- EXERCISE TEXT:
━━━
Enumerators collected primary data through interviews with key informants, including head nurses, Expanded Programme on Immunization (EPI) focal points, district and regional health managers, and staff from the Directorate of Vaccination Prevention (at the central level). Tailored questionnaires for each level captured information on campaign activities and cost categories as described in Table 1.
Secondary data focused on unit prices, such as salary scales for campaign personnel and replacement costs for equipment and vehicles, sourced from government and international organizations (Appendix 1 in S1 File).
Data analysis
At each administrative level, we estimated the financial and economic costs of vaccine delivery for the campaign. We multiplied resource quantities by unit prices or opportunity costs to estimate activity-specific costs. Additionally, we calculated delivery costs by campaign activity and cost category excluding vaccine procurement and consumables (i.e., auto-disable syringes, safety boxes). Then, we aggregated costs per dose for each administrative level [15–17].
At the CSPS level, we calculated weighted average costs to obtain overall cost estimates. Furthermore, we calculated costs per dose by administrative level, delivery strategy, and geographic setting (urban or rural) and security status (conflict-affected or non conflict-affected zones).
━━━
- DATASET RECORDS:
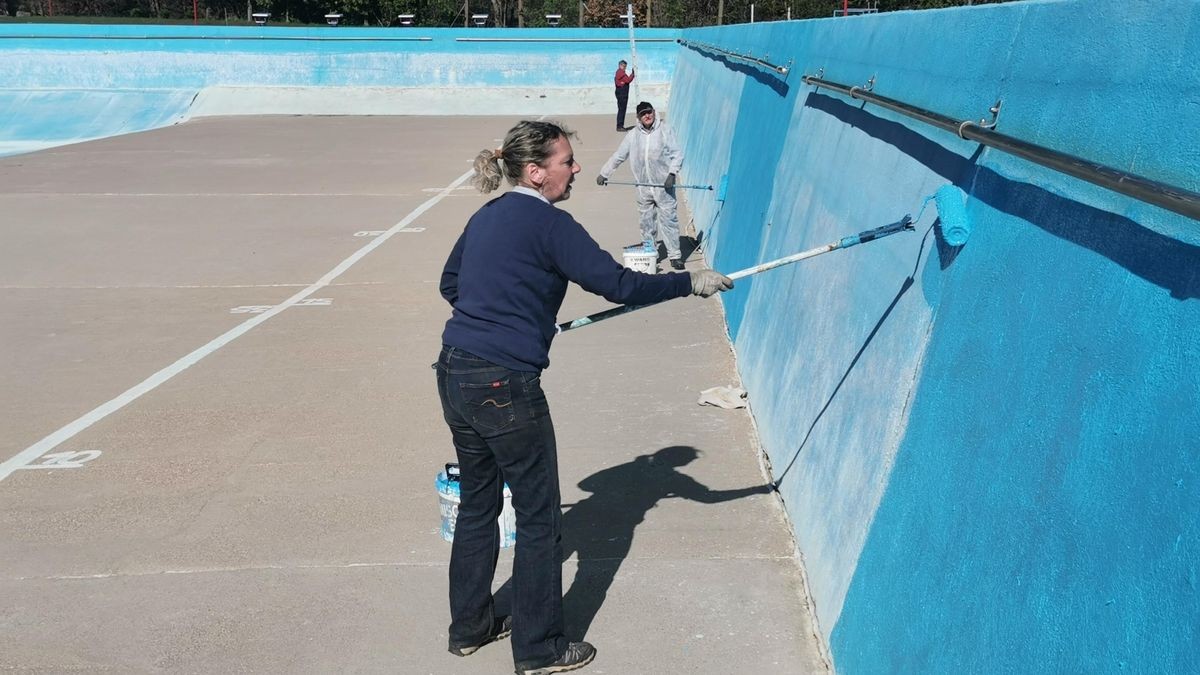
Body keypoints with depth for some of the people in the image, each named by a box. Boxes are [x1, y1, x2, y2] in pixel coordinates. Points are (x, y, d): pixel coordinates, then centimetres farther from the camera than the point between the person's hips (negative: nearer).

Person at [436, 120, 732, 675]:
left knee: (477, 504, 21)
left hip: (455, 374, 9)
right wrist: (691, 282, -6)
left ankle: (470, 627, 34)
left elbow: (450, 285, 23)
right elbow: (619, 284, -15)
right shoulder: (547, 223, -12)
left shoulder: (486, 217, 13)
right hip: (504, 386, -9)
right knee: (539, 518, 5)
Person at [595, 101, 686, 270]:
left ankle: (674, 255, 2)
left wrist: (672, 173, -16)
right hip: (643, 188, 3)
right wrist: (604, 173, 13)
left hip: (664, 185, -3)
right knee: (646, 221, 9)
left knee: (669, 219, -4)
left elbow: (677, 154, -3)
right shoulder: (633, 136, 6)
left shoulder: (665, 130, -2)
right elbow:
━━━
- WHAT YOU NEED TO DO:
1. Which consumables does the vaccination campaign cost text name as excluded from the delivery cost calculation?
2. Write the next part of the vaccination campaign cost text, picking up after its last sentence.
The data has no role in this exercise.

- RESPONSES TO THE EXERCISE:
1. Auto-disable syringes and safety boxes.

2.
We collected all costs in West African CFA francs and converted them to 2024 USD using the World Bank exchange rate (1 USD = 606.35 FCFA) [18]. We annualized capital costs using replacement values, expected useful life, and a 3% discount rate (Appendix 2 in S1 File) [17]. We assessed uncertainty around cost estimates using sampling-based variance across sampled facilities. We calculated standard errors were based on the variability in cost estimates across the sampled administrative levels. We constructed 95% confidence intervals using the normal approximation. We explored parameter uncertainty through one-way sensitivity analysis on key assumptions, including the discount rate, valuation of volunteer time, and replacement costs of capital items. We also conducted a scenario analysis excluding facilities replaced due to security constraints. We performed data analysis using Stata version 14 (StataCorp, TX, USA). Reporting follows CHEERS 2022 guidelines for economic evaluations (S2 File).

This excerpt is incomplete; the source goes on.